6. The method according to claim 5, wherein the T-cell immune response is further characterized by a significant increase of immune cells responding to the at least one HIV Env antigen in an interferon-gamma ELISpot assay as compared to the response obtained in the same assay when the first administration to the subject is with the second composition and the second administration to the subject is with the first composition with the same interval between the first and second administration.

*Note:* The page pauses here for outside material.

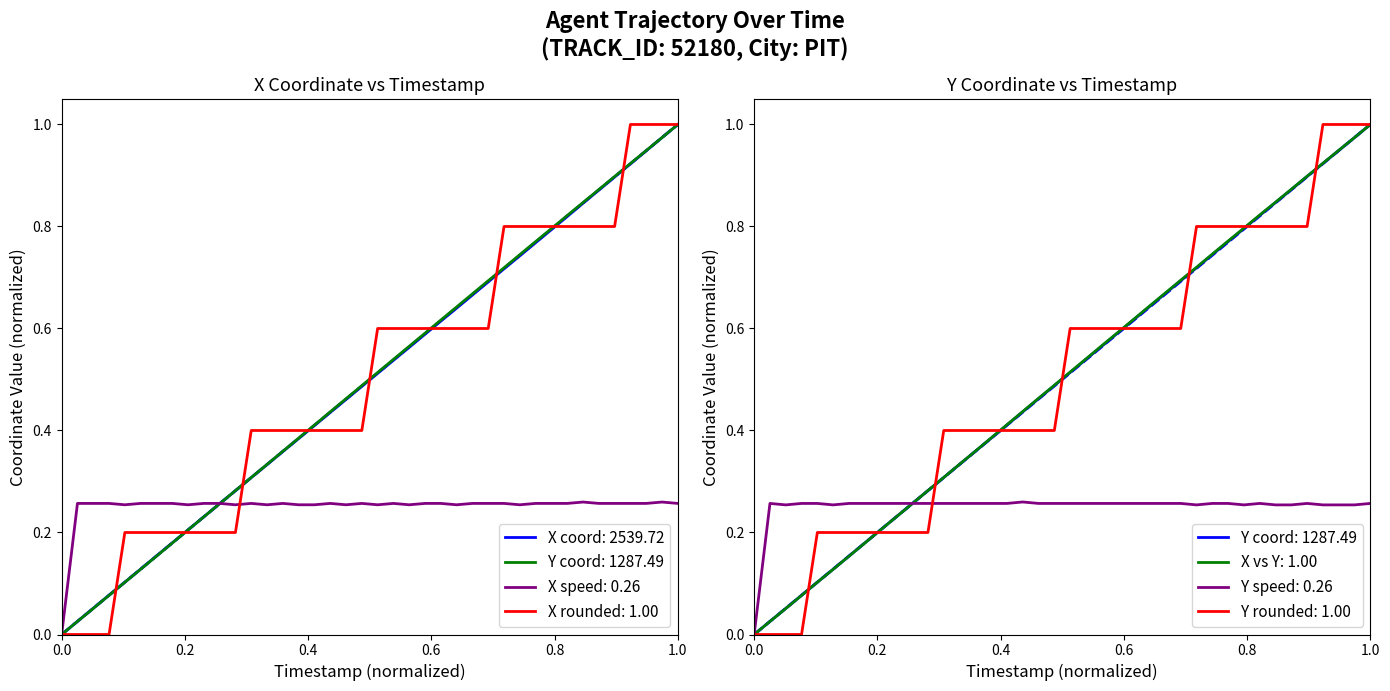

Reading left to right, extract all data points from this chart.

X: 0.0	0.0	0.1	0.1	0.1	0.1	0.2	0.2	0.2	0.2	0.3	0.3	0.3	0.3	0.4	0.4	0.4	0.4	0.5	0.5	0.5	0.5	0.6	0.6	0.6	0.6	0.7	0.7	0.7	0.7	0.8	0.8	0.8	0.8	0.9	0.9	0.9	0.9	1.0	1.0
Y: 0.0	0.0	0.1	0.1	0.1	0.1	0.2	0.2	0.2	0.2	0.3	0.3	0.3	0.3	0.4	0.4	0.4	0.4	0.5	0.5	0.5	0.5	0.6	0.6	0.6	0.6	0.7	0.7	0.7	0.7	0.8	0.8	0.8	0.8	0.9	0.9	0.9	0.9	1.0	1.0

7. The method according to claim 5, wherein the interferon-gamma ELISpot assay is performed with 17 Env peptide pools, wherein a first pool comprises Env peptides having SEQ ID NOs: 13-33, a second pool comprises Env peptides having SEQ ID NOs: 34-57, a third pool comprises Env peptides having SEQ ID NOs: 58-77, a fourth pool comprises Env peptides having SEQ ID NOs: 78-90, a fifth pool comprises Env peptides having SEQ ID NOs: 91-110, a sixth pool comprises Env peptides having SEQ ID NOs: 111-137, a seventh pool comprises Env peptides having SEQ ID NOs: 138-161, an eighth pool comprises Env peptides having SEQ ID NOs: 162-180, a ninth pool comprises Env peptides having SEQ ID NOs: 181-190, a tenth pool comprises Env peptides having SEQ ID NOs: 191-203, an eleventh pool comprises Env peptides having SEQ ID NOs: 204-233, a twelfth pool comprises Env peptides having SEQ ID NOs: 234-247, a thirteenth pool comprises Env peptides having SEQ ID NOs: 248-277, a fourteenth pool comprises Env peptides having SEQ ID NOs: 278-300, a fifteenth pool comprises Env peptides having SEQ ID NOs: 301-329, a sixteenth pool comprises Env peptides having SEQ ID NOs: 330-355, and a seventeenth pool comprises Env peptides having SEQ ID NOs: 356-375

8. The method according to claim 5, wherein the time interval between administration of the first and second composition is 4 to 25 days.

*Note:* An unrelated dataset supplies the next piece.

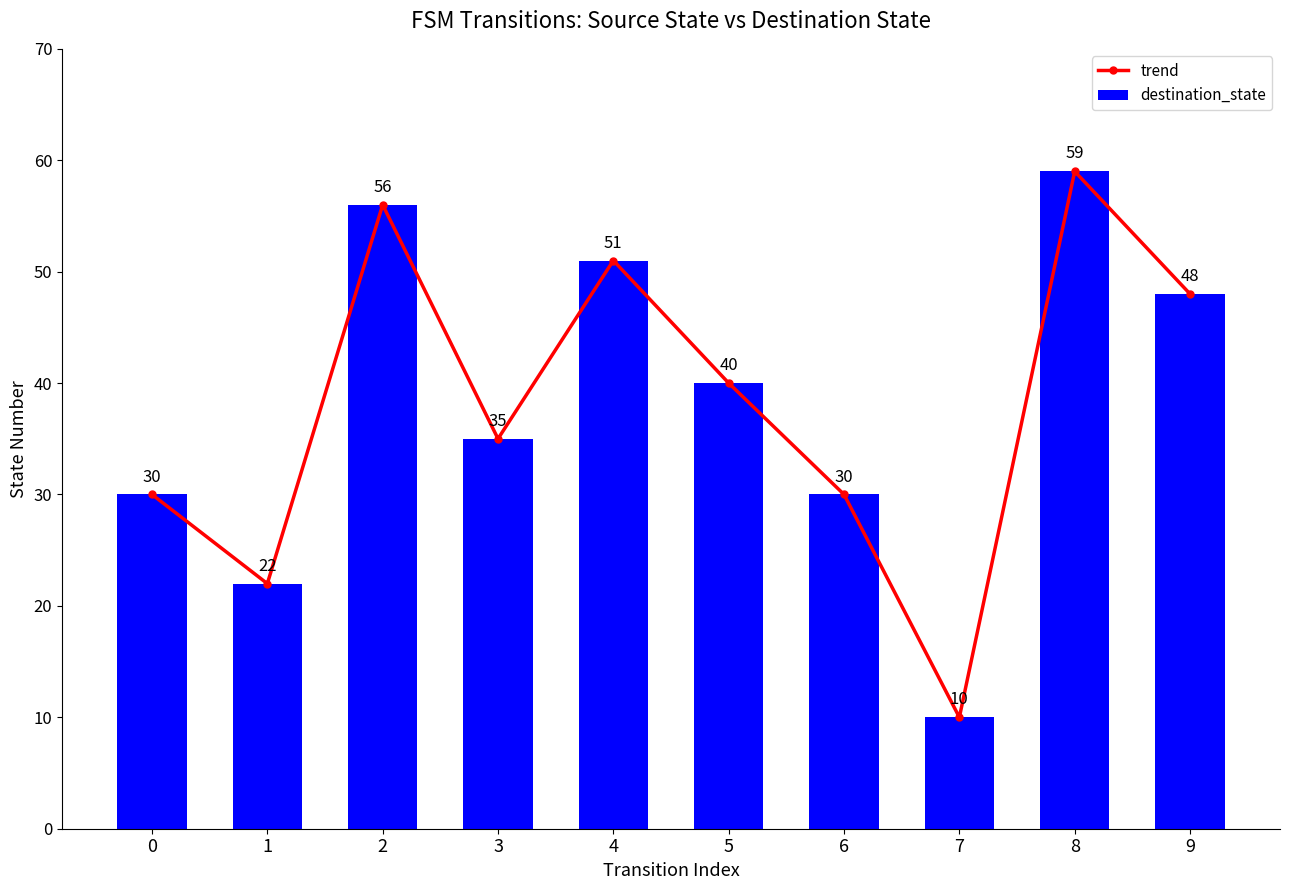

List the labels in order of trend value, smallest first.

7, 1, 0, 6, 3, 5, 9, 4, 2, 8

9. The vaccine combination according to claim 1, wherein the at least one HIV Env antigen encoded in the first composition is substantially identical to the at least one HIV Env antigen encoded in the second composition.

10. A kit comprising: i) a first composition comprising a poxvirus vector comprising a polynucleotide that encodes at least one HIV Env antigen;ii) a second composition comprising a human adenovirus vector comprising a polynucleotide that encodes at least one HIV Env antigen; andiii) a manual of instructions detailing that the second composition is to be administered after administration of the first composition to a subject and that the time interval between the administration of the first and the second composition to the subject is less than 6 weeks.

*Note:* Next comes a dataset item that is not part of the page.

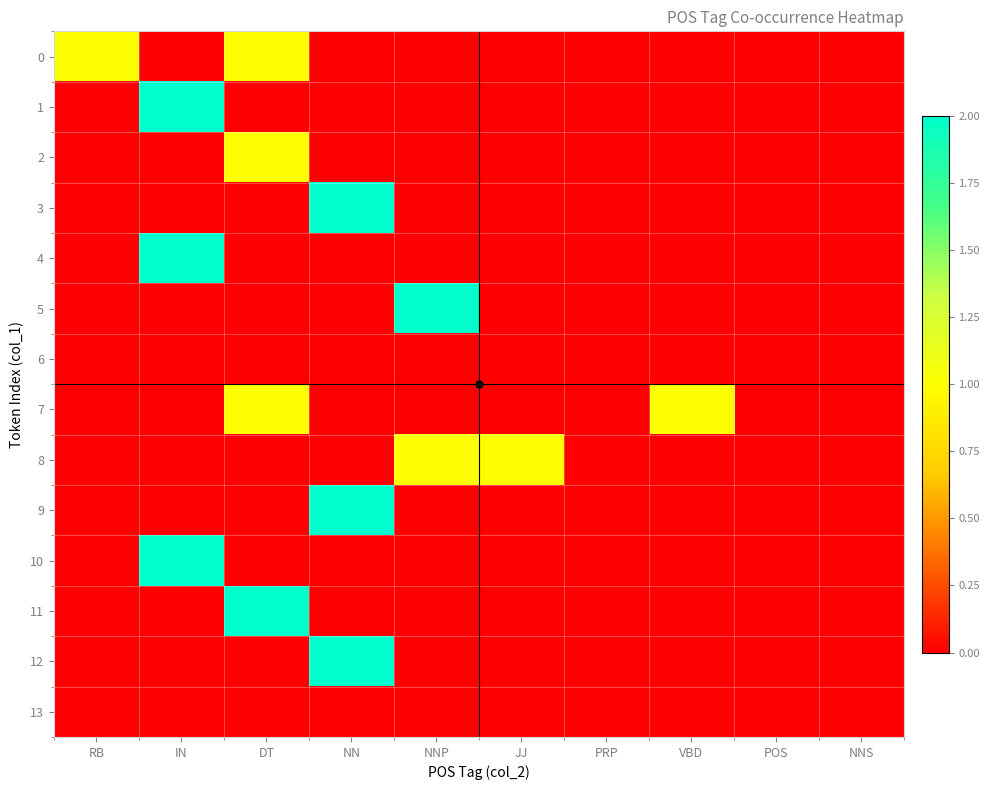

At how many categories does at least one series exceed 1?

4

11. The kit according to claim 10, for use in treating HIV infection.

12. The vaccine combination according to claim 1, wherein the poxvirus vector is MVA.

13. The vaccine combination according to claim 1, wherein the human adenovirus vector is Ad26.

14. The vaccine combination according to claim 1, wherein the HIV Env antigen comprises the amino acid sequence of SEQ ID NO: 5 and/or SEQ ID NO: 6.

15. (canceled)

16. (canceled)

17. The method according to claim 5, wherein the time interval between administration of the first and second composition is 10 to 18 days.

18. The method according to claim 5, wherein the at least one HIV Env antigen encoded in the first composition is substantially identical to the at least one HIV Env antigen encoded in the second composition.

19. The method according to claim 5, wherein the at least one HIV Env antigen encoded in the first composition is identical to the at least one HIV Env antigen encoded in the second composition.

20. The method according to claim 5, wherein the poxvirus vector is MVA.

21. The method according to claim 5, wherein the human adenovirus vector is Ad26.

22. The method according to claim 5, wherein the HIV Env antigen comprises the amino acid sequence of SEQ ID NO: 5 and/or SEQ ID NO: 6.